Quoted passage =
Economic recovery

In many ways, the economic recovery from the coronavirus has defied the worst-case scenarios. Jobs, spending and markets have bounced back more quickly than expected, although they largely remain below pre-pandemic levels. This is mostly thanks to unprecedented government intervention, but many of those stimulus programs are set to expire soon. Then what?

A heavyweight group of economists and former policymakers has a plan. Under the banner of the Aspen Institute’s Economic Strategy Group, the four-member team has published a meaty report outlining a flexible approach to supporting the recovery, tied to the strength of the rebound and not to any specific date. (High-level details are in this Washington Post op-ed.)

• The group behind the plan: Jason Furman of Harvard, who chaired the Council of Economic Advisers under President Barack Obama; Timothy Geithner of Warburg Pincus, who was Treasury secretary during the Obama administration; Glenn Hubbard of Columbia University, who chaired the Council of Economic Advisers under President George W. Bush; and Melissa Kearney of the University of Maryland, the director of the Economic Strategy Group.

Their proposal has four parts:

1️⃣ Income support for the unemployed. Provide a weekly benefit of up to 40 percent of wages for the jobless as long as a state’s unemployment rate is above 15 percent, phased out until the rate hits 7 percent, when it is eliminated.

2️⃣ Additional incentives to return to work. Subsidize lower-wage jobs, which become less attractive when enhanced unemployment benefits are on offer and many of the roles are at higher risk of exposure to the coronavirus. Incentives could include a more generous Earned Income Tax Credit or direct hiring bonuses.

3️⃣ Lending to small and midsize businesses. A “much more aggressive use” of the funds already allocated by Congress to support loans — not grants — to target viable businesses, at better rates, understanding that the government could face more potential losses.

4️⃣ Support the states. Issue grants for general use (and especially education), along with federal funding for Medicaid tied to the unemployment rate.

Listed entries =
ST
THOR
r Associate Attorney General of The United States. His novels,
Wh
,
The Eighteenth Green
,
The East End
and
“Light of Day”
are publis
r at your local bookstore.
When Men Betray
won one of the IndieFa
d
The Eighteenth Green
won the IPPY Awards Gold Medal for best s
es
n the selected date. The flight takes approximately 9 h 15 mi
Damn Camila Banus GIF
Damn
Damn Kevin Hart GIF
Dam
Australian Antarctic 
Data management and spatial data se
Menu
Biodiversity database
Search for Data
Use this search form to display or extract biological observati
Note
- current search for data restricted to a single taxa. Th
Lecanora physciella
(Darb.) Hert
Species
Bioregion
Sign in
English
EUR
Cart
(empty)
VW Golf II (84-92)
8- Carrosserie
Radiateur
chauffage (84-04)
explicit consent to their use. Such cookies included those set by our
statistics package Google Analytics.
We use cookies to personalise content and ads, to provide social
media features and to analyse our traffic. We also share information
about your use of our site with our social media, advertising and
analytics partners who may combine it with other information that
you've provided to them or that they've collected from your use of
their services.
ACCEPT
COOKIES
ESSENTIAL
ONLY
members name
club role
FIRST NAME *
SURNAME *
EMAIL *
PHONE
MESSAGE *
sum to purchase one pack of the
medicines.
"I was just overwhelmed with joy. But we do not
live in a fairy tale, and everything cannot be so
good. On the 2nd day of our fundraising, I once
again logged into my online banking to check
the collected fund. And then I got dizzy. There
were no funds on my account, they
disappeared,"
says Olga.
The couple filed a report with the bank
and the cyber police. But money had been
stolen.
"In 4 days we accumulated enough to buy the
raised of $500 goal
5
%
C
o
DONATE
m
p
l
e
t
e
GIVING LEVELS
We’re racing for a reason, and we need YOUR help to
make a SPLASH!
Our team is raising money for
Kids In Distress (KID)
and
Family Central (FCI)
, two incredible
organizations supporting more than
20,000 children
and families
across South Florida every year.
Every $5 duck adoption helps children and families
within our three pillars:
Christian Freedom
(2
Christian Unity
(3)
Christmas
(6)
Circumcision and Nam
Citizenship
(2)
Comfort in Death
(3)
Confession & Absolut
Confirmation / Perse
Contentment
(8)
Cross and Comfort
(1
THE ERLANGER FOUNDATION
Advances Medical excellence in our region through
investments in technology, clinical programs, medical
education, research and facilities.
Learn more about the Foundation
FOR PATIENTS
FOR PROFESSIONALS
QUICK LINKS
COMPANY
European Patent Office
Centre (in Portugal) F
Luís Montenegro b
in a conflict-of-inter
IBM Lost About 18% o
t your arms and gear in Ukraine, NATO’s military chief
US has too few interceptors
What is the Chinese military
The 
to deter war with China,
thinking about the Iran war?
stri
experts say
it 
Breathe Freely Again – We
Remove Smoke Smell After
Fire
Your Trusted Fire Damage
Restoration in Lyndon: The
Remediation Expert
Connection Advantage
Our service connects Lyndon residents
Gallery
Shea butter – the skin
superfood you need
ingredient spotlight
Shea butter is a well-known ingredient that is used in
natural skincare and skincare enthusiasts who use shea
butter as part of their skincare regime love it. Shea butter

Explore the material =
1 – From the passage on economic recovery, list the four parts of the proposal by their headings.
2 – Extend the passage on economic recovery beyond its last sentence.

Results for the exercise =
1 –
1. Income support for the unemployed.
2. Additional incentives to return to work.
3. Lending to small and midsize businesses.
4. Support the states.

2 –
It won’t be cheap. At best, the group reckons that its plan would cost just under $1 trillion. If the recovery drags on, it could cost something like $2 trillion. “Rather than misleading or pretending the recovery will be cheaper, for example by covering only a few months of unemployment insurance or only a fraction of the ultimate cost of the Paycheck Protection Plan,” the group writes, “we believe it is better to be upfront about what the total costs will ultimately be and legislate them today in a contingent fashion that depends on economic circumstances.”

In other news on recovery and reopening:

A virus surge in Sun Belt states. Arizona, Florida and Texas reported their largest one-day increases in Covid-19 cases yet. And it’s not just because of more testing: The rate of positive test results is also rising. But Gov. Ron DeSantis of Florida said, “We’re not shutting down.”

Beijing goes back into lockdown. A rise in cases led to the closing of schools and cancellation of flights to the capital, as authorities raised the coronavirus threat level just 10 days after lowering it, which had allowed more economic activity to resume.

Prepare for negative interest rates in the U.S., Bloomberg advised users of its data terminals. The company recommended that subscribers ensure their financial models wouldn’t break, Y2K-style, if the Fed pushes rates below zero. The central bank says it won’t ... but experience suggests that it’s best to be prepared.